_PROBLEM TO WORK ON_
Using the data below, set down every line from the one containing "maurizio.galeotti1967@gmail.com" through the one containing "がら、技術面から顧客のAI-Ready化を推進します。", inclusive and unchanged. Pictures are to be skipped.

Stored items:
Segment Open

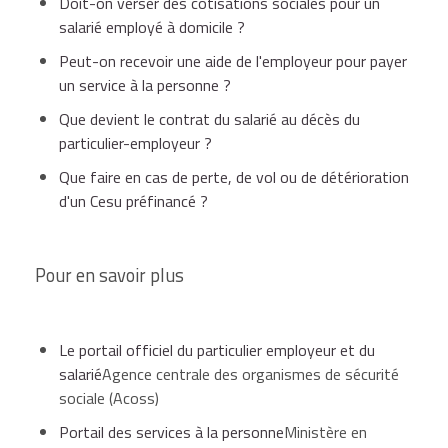
Doit-on verser des cotisations sociales pour un
salarié employé à domicile ?
Peut-on recevoir une aide de l'employeur pour payer
un service à la personne ?
Que devient le contrat du salarié au décès du
particulier-employeur ?
Que faire en cas de perte, de vol ou de détérioration
d'un Cesu préfinancé ?
Pour en savoir plus
Le portail officiel du particulier employeur et du
salarié
Agence centrale des organismes de sécurité
sociale (Acoss)
Portail des services à la personne
Ministère en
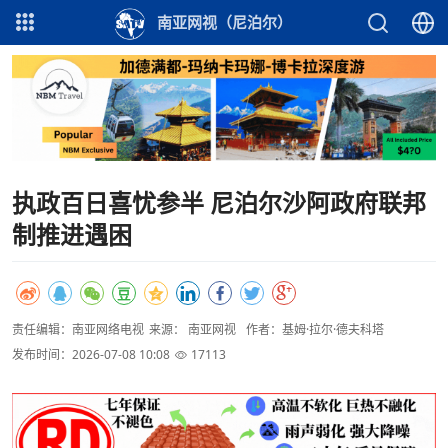
南亚网视（尼泊尔）
执政百日喜忧参半 尼泊尔沙阿政府联邦
制推进遇困
责任编辑：南亚网络电视
来源： 南亚网视
作者：基姆·拉尔·德夫科塔
发布时间：2026-07-08 10:08
17113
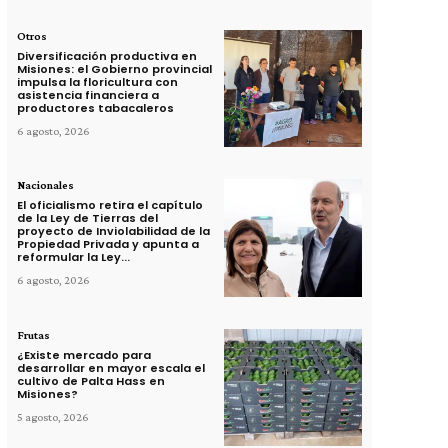
Otros
Diversificación productiva en
Misiones: el Gobierno provincial
impulsa la floricultura con
asistencia financiera a
productores tabacaleros
6 agosto, 2026
Nacionales
El oficialismo retira el capítulo
de la Ley de Tierras del
proyecto de Inviolabilidad de la
Propiedad Privada y apunta a
reformular la Ley...
6 agosto, 2026
Frutas
¿Existe mercado para
desarrollar en mayor escala el
cultivo de Palta Hass en
Misiones?
5 agosto, 2026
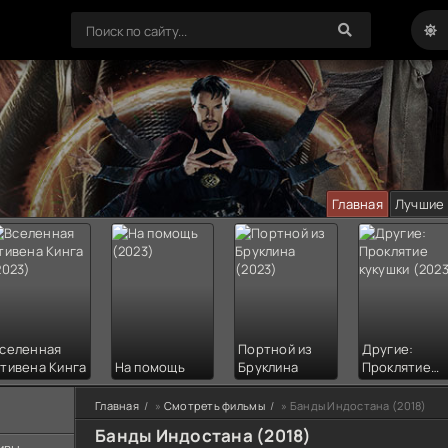
Главная
Лучшие
селенная
Портной из
Другие:
тивена Кинга
На помощь
Бруклина
Проклятие
кукушки
Главная
»
Смотреть фильмы
» Банды Индостана (2018)
Банды Индостана (2018)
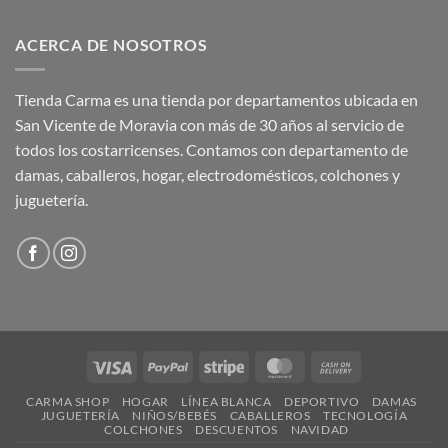
ACERCA DE NOSOTROS
Tienda Carma es una tienda por departamentos ubicada en
San Vicente de Moravia con más de 30 años al servicio de
todos los costarricenses. Contamos con departamento de
damas, caballeros, hogar, electrodomésticos, colchones y
juguetería.
Visa
PayPal
Stripe
MasterCard
Cash
On
CARMA SHOP
HOGAR
LÍNEA BLANCA
DEPORTIVO
DAMAS
Delivery
JUGUETERÍA
NIÑOS/BEBÉS
CABALLEROS
TECNOLOGÍA
COLCHONES
DESCUENTOS
NAVIDAD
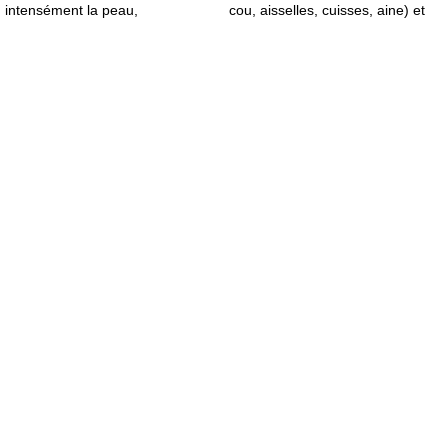
intensément la peau,
cou, aisselles, cuisses, aine) et
immédiatement et durablement.
les zones intimes
Il encourage la peau à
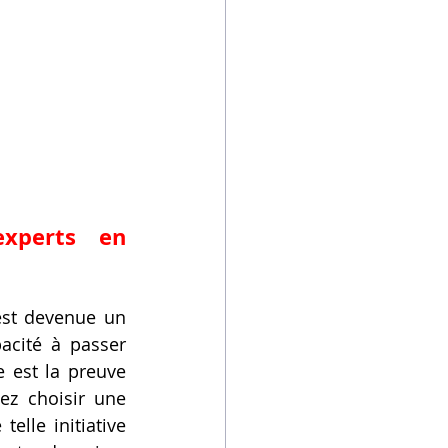
perts en 
est devenue un 
cité à passer 
 est la preuve 
z choisir une 
lle initiative 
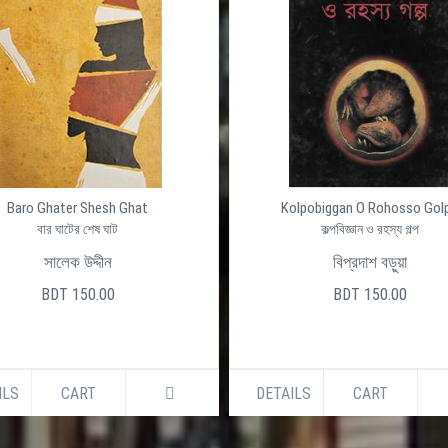
Baro Ghater Shesh Ghat
Kolpobiggan O Rohosso Gol
বার ঘাটের শেষ ঘাট
কল্পবিজ্ঞান ও রহস্য গল্প
সালেক উদ্দীন
বিপ্রদাশ বড়ুয়া
BDT 150.00
BDT 150.00
ILS
CART
DETAILS
CART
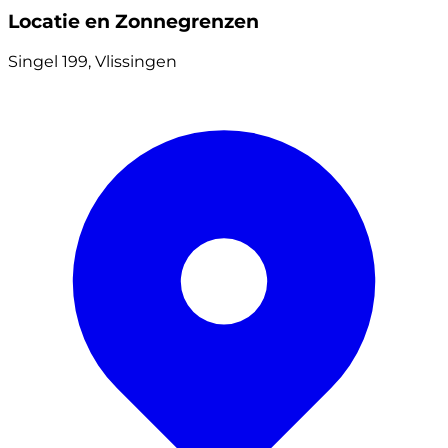
Locatie en Zonnegrenzen
Singel 199, Vlissingen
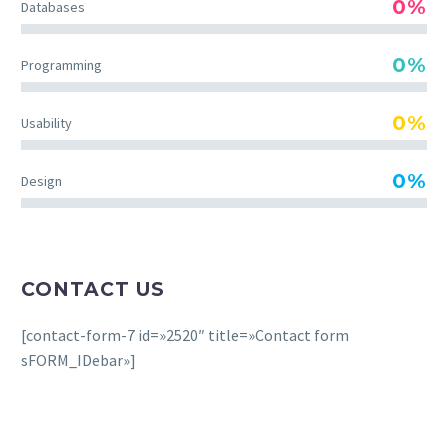
0%
Databases
0%
Programming
0%
Usability
0%
Design
CONTACT US
[contact-form-7 id=»2520″ title=»Contact form
sFORM_IDebar»]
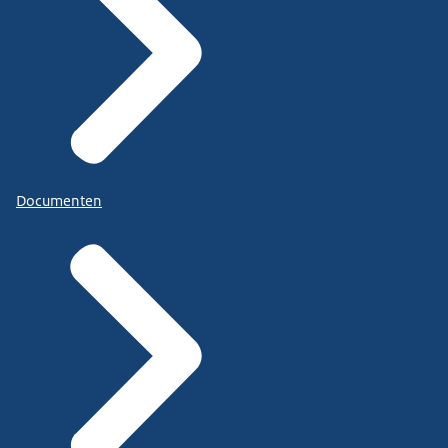
Documenten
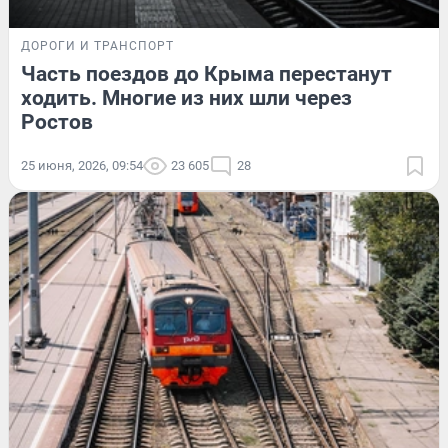
ДОРОГИ И ТРАНСПОРТ
Часть поездов до Крыма перестанут
ходить. Многие из них шли через
Ростов
25 июня, 2026, 09:54
23 605
28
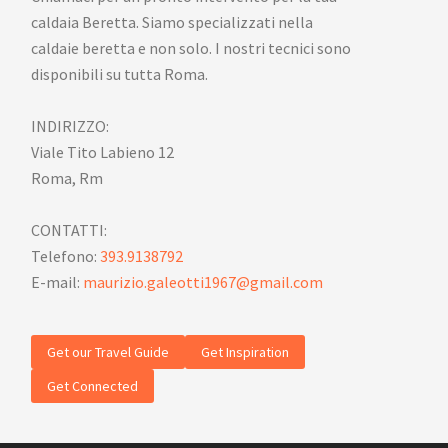
caldaia Beretta. Siamo specializzati nella
caldaie beretta e non solo. I nostri tecnici sono
disponibili su tutta Roma.
INDIRIZZO:
Viale Tito Labieno 12
Roma, Rm
CONTATTI:
Telefono:
393.9138792
E-mail:
maurizio.galeotti1967@gmail.com
Get our Travel Guide
Get Inspiration
Get Connected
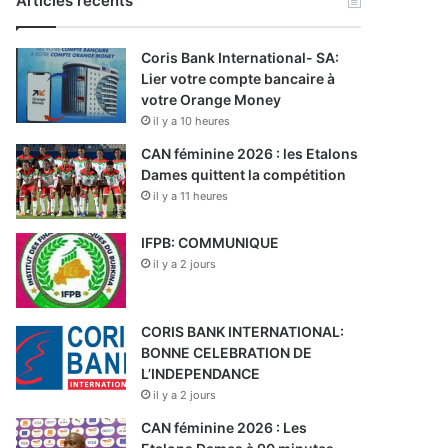
Articles récents
Coris Bank International- SA:
Lier votre compte bancaire à
votre Orange Money
il y a 10 heures
CAN féminine 2026 : les Etalons
Dames quittent la compétition
il y a 11 heures
IFPB: COMMUNIQUE
il y a 2 jours
CORIS BANK INTERNATIONAL:
BONNE CELEBRATION DE
L’INDEPENDANCE
il y a 2 jours
CAN féminine 2026 : Les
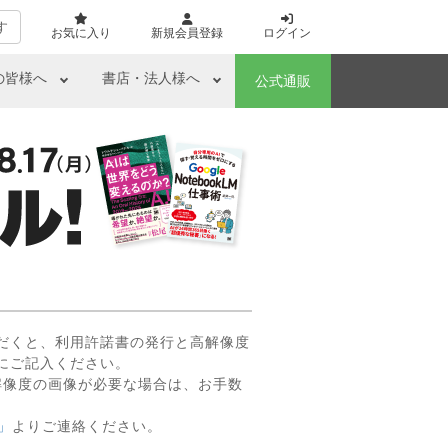
す
お気に入り
新規会員登録
ログイン
の皆様へ
書店・法人様へ
公式通販
だくと、利用許諾書の発行と高解像度
にご記入ください。
解像度の画像が必要な場合は、お手数
」
よりご連絡ください。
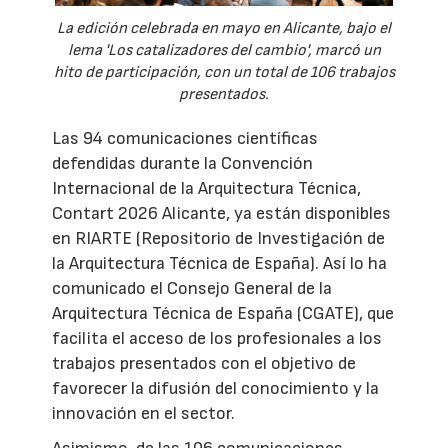
La edición celebrada en mayo en Alicante, bajo el
lema 'Los catalizadores del cambio', marcó un
hito de participación, con un total de 106 trabajos
presentados.
Las 94 comunicaciones científicas
defendidas durante la Convención
Internacional de la Arquitectura Técnica,
Contart 2026 Alicante, ya están disponibles
en RIARTE (Repositorio de Investigación de
la Arquitectura Técnica de España). Así lo ha
comunicado el Consejo General de la
Arquitectura Técnica de España (CGATE), que
facilita el acceso de los profesionales a los
trabajos presentados con el objetivo de
favorecer la difusión del conocimiento y la
innovación en el sector.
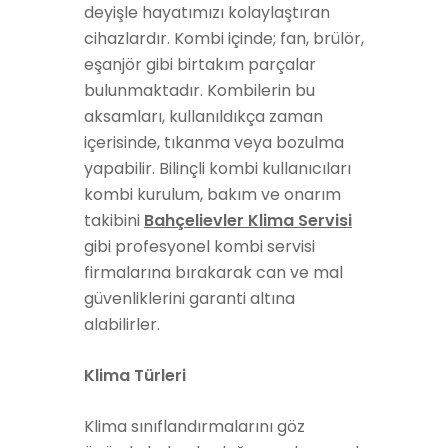
deyişle hayatımızı kolaylaştıran
cihazlardır. Kombi içinde; fan, brülör,
eşanjör gibi birtakım parçalar
bulunmaktadır. Kombilerin bu
aksamları, kullanıldıkça zaman
içerisinde, tıkanma veya bozulma
yapabilir. Bilinçli kombi kullanıcıları
kombi kurulum, bakım ve onarım
takibini
Bahçelievler Klima Servisi
gibi profesyonel kombi servisi
firmalarına bırakarak can ve mal
güvenliklerini garanti altına
alabilirler.
Klima Türleri
Klima sınıflandırmalarını göz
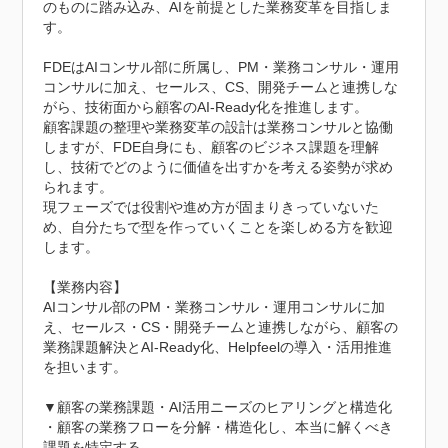
のものに踏み込み、AIを前提とした業務変革を目指しま
す。

FDEはAIコンサル部に所属し、PM・業務コンサル・運用
コンサルに加え、セールス、CS、開発チームと連携しな
がら、技術面から顧客のAI-Ready化を推進します。

顧客課題の整理や業務変革の設計は業務コンサルと協働
しますが、FDE自身にも、顧客のビジネス課題を理解
し、技術でどのように価値を出すかを考える姿勢が求め
られます。

現フェーズでは役割や進め方が固まりきっていないた
め、自分たちで型を作っていくことを楽しめる方を歓迎
します。

【業務内容】

AIコンサル部のPM・業務コンサル・運用コンサルに加
え、セールス・CS・開発チームと連携しながら、顧客の
業務課題解決とAI-Ready化、Helpfeelの導入・活用推進
を担います。

▼顧客の業務課題・AI活用ニーズのヒアリングと構造化

・顧客の業務フローを分解・構造化し、本当に解くべき
課題を特定する
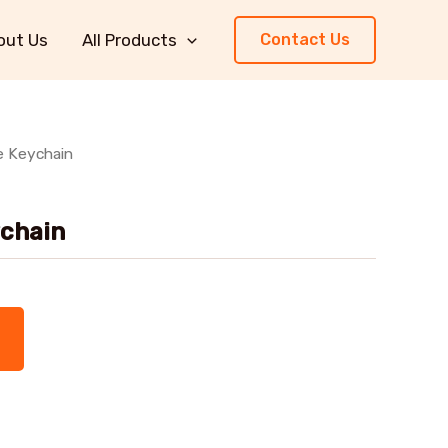
out Us
All Products
Contact Us
 Keychain
chain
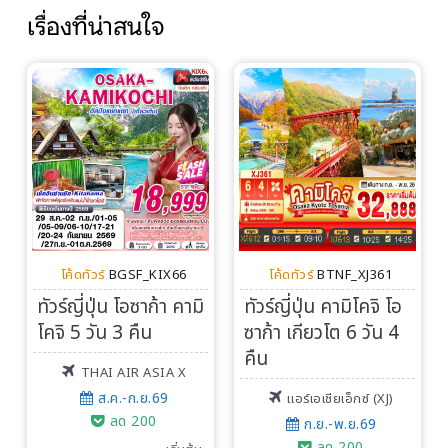
เรื่องที่น่าสนใจ
โค้ดทัวร์
BGSF_KIX66
โค้ดทัวร์
BTNF_XJ361
ทัวร์ญี่ปุ่น โอซาก้า คามิ
ทัวร์ญี่ปุ่น คามิโคจิ โอ
โคจิ 5 วัน 3 คืน
ซาก้า เกียวโต 6 วัน 4
คืน
THAI AIR ASIA X
ส.ค.-ก.ย.69
แอร์เอเชียเอ็กซ์ (XJ)
ลด 200
ก.ย.-พ.ย.69
ลด 200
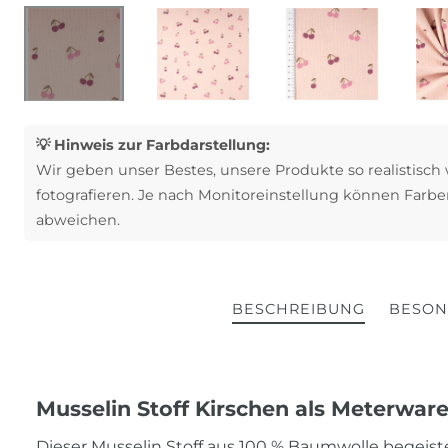
💡 Hinweis zur Farbdarstellung:
Wir geben unser Bestes, unsere Produkte so realistisch
fotografieren. Je nach Monitoreinstellung können Farbe
abweichen.
BESCHREIBUNG
BESON
Musselin Stoff Kirschen als Meterware
Dieser Musselin Stoff aus 100 % Baumwolle begeist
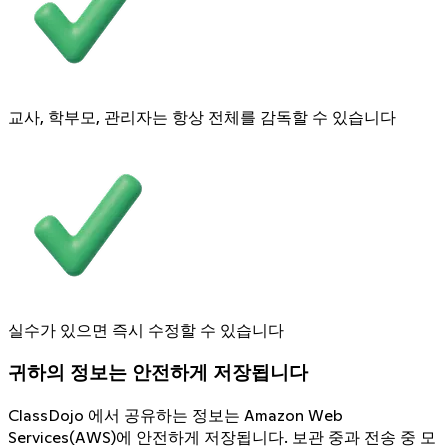
교사, 학부모, 관리자는 항상 전체를 감독할 수 있습니다
실수가 있으면 즉시 수정할 수 있습니다
귀하의 정보는 안전하게 저장됩니다
ClassDojo 에서 공유하는 정보는 Amazon Web
Services(AWS)에 안전하게 저장됩니다. 보관 중과 전송 중 모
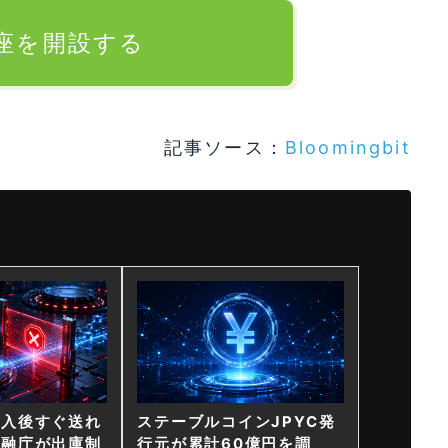
口座を開設する
記事ソース：
Bloomingbit
購入後すぐ送れ
ステーブルコインJPYC発
金融庁が出庫制
行元が累計60億円を調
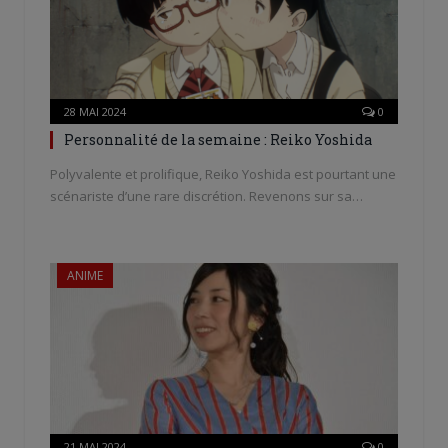
28 MAI 2024
0
Personnalité de la semaine : Reiko Yoshida
Polyvalente et prolifique, Reiko Yoshida est pourtant une
scénariste d’une rare discrétion. Revenons sur sa…
ANIME
21 MAI 2024
0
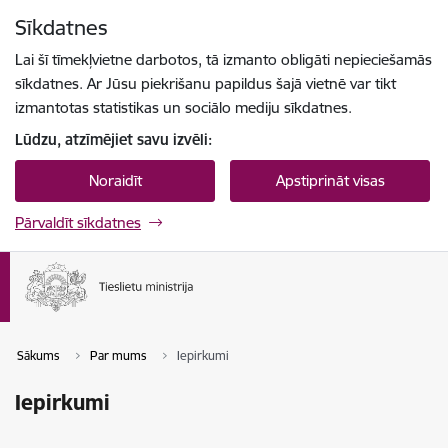
Pāriet uz lapas saturu
Sīkdatnes
Spied
lai meklētu
Enter
Lai šī tīmekļvietne darbotos, tā izmanto obligāti nepieciešamās
sīkdatnes. Ar Jūsu piekrišanu papildus šajā vietnē var tikt
izmantotas statistikas un sociālo mediju sīkdatnes.
Lūdzu, atzīmējiet savu izvēli:
Noraidīt
Apstiprināt visas
Pārvaldīt sīkdatnes
Sākums
Par mums
Iepirkumi
Iepirkumi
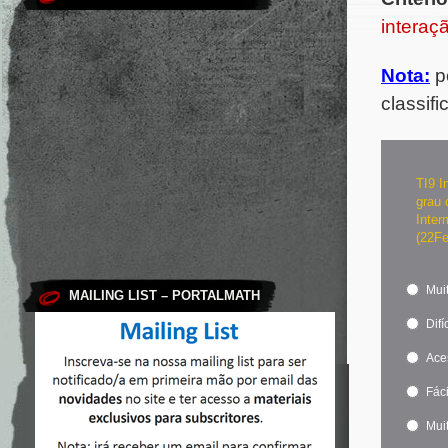
interaç
Nota:
po
classifi
TI9 I
grau 
Inter
(22F
Muit
MAILING LIST – PORTALMATH
Difíc
Ace
Fáci
Muit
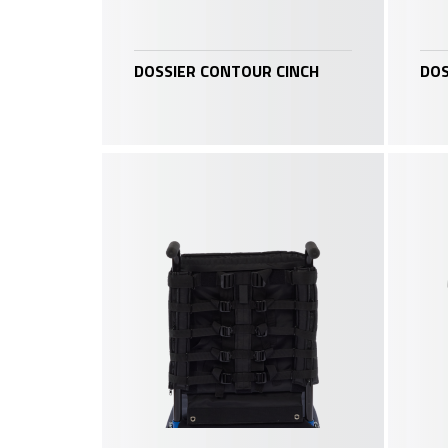
DOSSIER CONTOUR CINCH
DOS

Segment Closed

_RESULT BELOW_
maurizio.galeotti1967@gmail.com
Get our Travel Guide
Get Inspiration
Get Connected
Articles récents
Coris Bank International- SA:
Lier votre compte bancaire à
votre Orange Money
il y a 10 heures
CAN féminine 2026 : les Etalons
Dames quittent la compétition
il y a 11 heures
IFPB: COMMUNIQUE
il y a 2 jours
CORIS BANK INTERNATIONAL:
BONNE CELEBRATION DE
L’INDEPENDANCE
il y a 2 jours
CAN féminine 2026 : Les
す
お気に入り
新規会員登録
ログイン
の皆様へ
書店・法人様へ
公式通販
だくと、利用許諾書の発行と高解像度
にご記入ください。
解像度の画像が必要な場合は、お手数
」
よりご連絡ください。
La edición celebrada en mayo en Alicante, bajo el
lema 'Los catalizadores del cambio', marcó un
hito de participación, con un total de 106 trabajos
presentados.
Las 94 comunicaciones científicas
defendidas durante la Convención
Internacional de la Arquitectura Técnica,
Contart 2026 Alicante, ya están disponibles
en RIARTE (Repositorio de Investigación de
la Arquitectura Técnica de España). Así lo ha
comunicado el Consejo General de la
Arquitectura Técnica de España (CGATE), que
facilita el acceso de los profesionales a los
trabajos presentados con el objetivo de
favorecer la difusión del conocimiento y la
innovación en el sector.
deyişle hayatımızı kolaylaştıran
cihazlardır. Kombi içinde; fan, brülör,
eşanjör gibi birtakım parçalar
bulunmaktadır. Kombilerin bu
aksamları, kullanıldıkça zaman
içerisinde, tıkanma veya bozulma
yapabilir. Bilinçli kombi kullanıcıları
kombi kurulum, bakım ve onarım
takibini
Bahçelievler Klima Servisi
gibi profesyonel kombi servisi
firmalarına bırakarak can ve mal
güvenliklerini garanti altına
alabilirler.
Klima Türleri
Klima sınıflandırmalarını göz
のものに踏み込み、AIを前提とした業務変革を目指しま
す。

FDEはAIコンサル部に所属し、PM・業務コンサル・運用
コンサルに加え、セールス、CS、開発チームと連携しな
がら、技術面から顧客のAI-Ready化を推進します。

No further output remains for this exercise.